In re Hoffmann

Hatfield, Judge,

delivered the opinion of the court:

This is an appeal from the decision of the Board of Appeals of the United States Patent Office affirming the decision of the primary examiner denying appellant’s application for a patent for an alleged invention relating to a design for a “ cabinet stove.”

The claim is: “ The ornamental design for a cabinet stove, showing my new design.”

The references are:

Lanzkroner, 1440304, December 26, 1922.
Hoffman, 14S3710, May 1, 1923.
Fiske, 1632283, June 14, 1927.

The patent to Lanzkroner, as held by the tribunals of the Patent Office, discloses a refrigerator quite similar to appellant’s design.

The patent to Hoffman was cited by the primary examiner to show that the use “ of rectangular-shaped compartments ” is “ old in the stove art.”

The Board of Appeals referred to that patent as showing a “ cabinet construction applied to a part of a stove.”

The patent to Fiske discloses a refrigerator cabinet provided with three doors.

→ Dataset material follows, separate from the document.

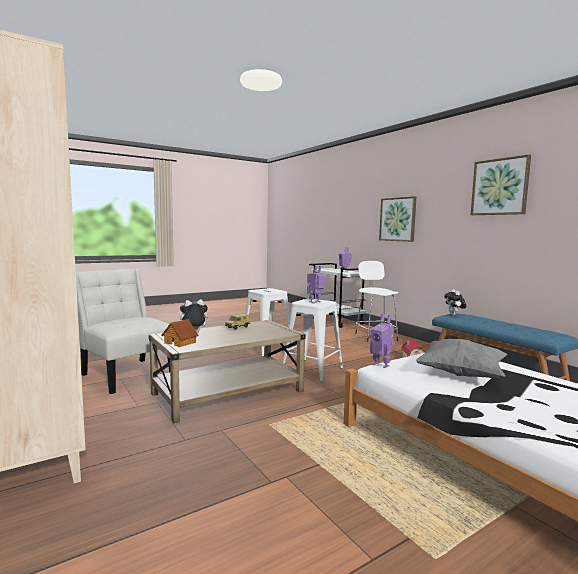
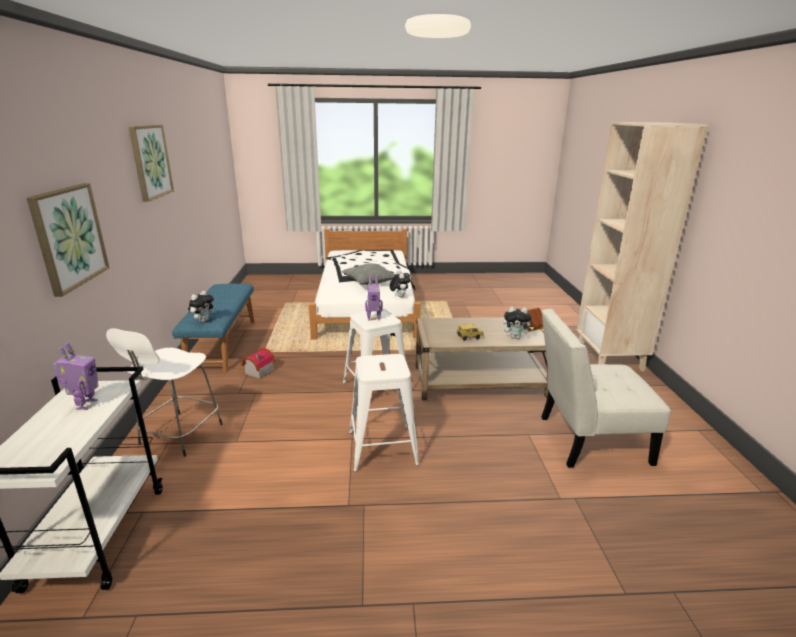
camera: 150 degrees left, 15 degrees up
(126, 374) = (587, 440): white chair -> white chair turned 105 degrees clockwise
(381, 365) = (399, 296): toy robot -> plush toy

The doors are not shown, but, as stated by the Board of Appeals, from the jmsition of the hinges disclosed, it is apparent that they are of the conventional type.

Appellant discloses a structure designed to serve as a cabinet for a stove.

The issue in the case was stated by counsel for appellant in his brief as follows:

The issue in this case is whether it involved invention to take a cabinet form known for centuries and modify it to make a cloak for a cooking stove, known at least for an hundred years, under all of the circumstances including the tireless efforts of the stove manufacturers to arrive at designs for stoves more acceptable than the existing forms, with the component elements before their *1187eyes but without perceiving the solution of the problem, together with an immediate and substantially universal acceptance of the fruits of the inventor’s efforts by the industry.

Counsel for appellant concedes that the adaptation of an old cabinet to a new use, no matter how convenient, useful, or beautiful it may be in its new use, is not invention. It is contended, however, that the following language of the Supreme Court in the case of Smith v. Whitman Saddle Company, 148 U. S. 674, 679, has particular application to the issues here: If, however, the selection and adaptation of an existing form is more than the exercise of the imitative faculty and the result is in effect a new creation, the design may be patentable.”

In order to be understood, the quoted excerpt should be read in connection with other pronouncements in the court’s opinion. In discussing the law pertaining to mechanical, as well as design, patents, the court quoted with approval the following from the case of Northrup v. Adams, 12 O. G. 430:

To entitle a party to the benefit of the act, in either case, there must be originality, and the exercise of the inventive faculty. In the one, there must be novelty and utility; in the other, originality and beauty. Mere mechanical skill is insufficient. There must be something- akin to genius — an effort of the brain as well as the hand. The adaptation of old devices or forms to new purposes, however convenient, useful, or beautiful they may be in their new role, is not invention.

It may be, as argued by counsel for appellant, that the involved design differs somewhat from the designs disclosed in the references. However, we are of opinion that those differences are not substantial; that appellant’s design does not produce a substantially different esthetic effect; and that it required nothing more than the skill of the artisan, or the designer, to so modify the references as to obtain appellant’s design.

We think the tribunals of the Patent Office reached the right conclusion, and the decision of the Board of Appeals is affirmed.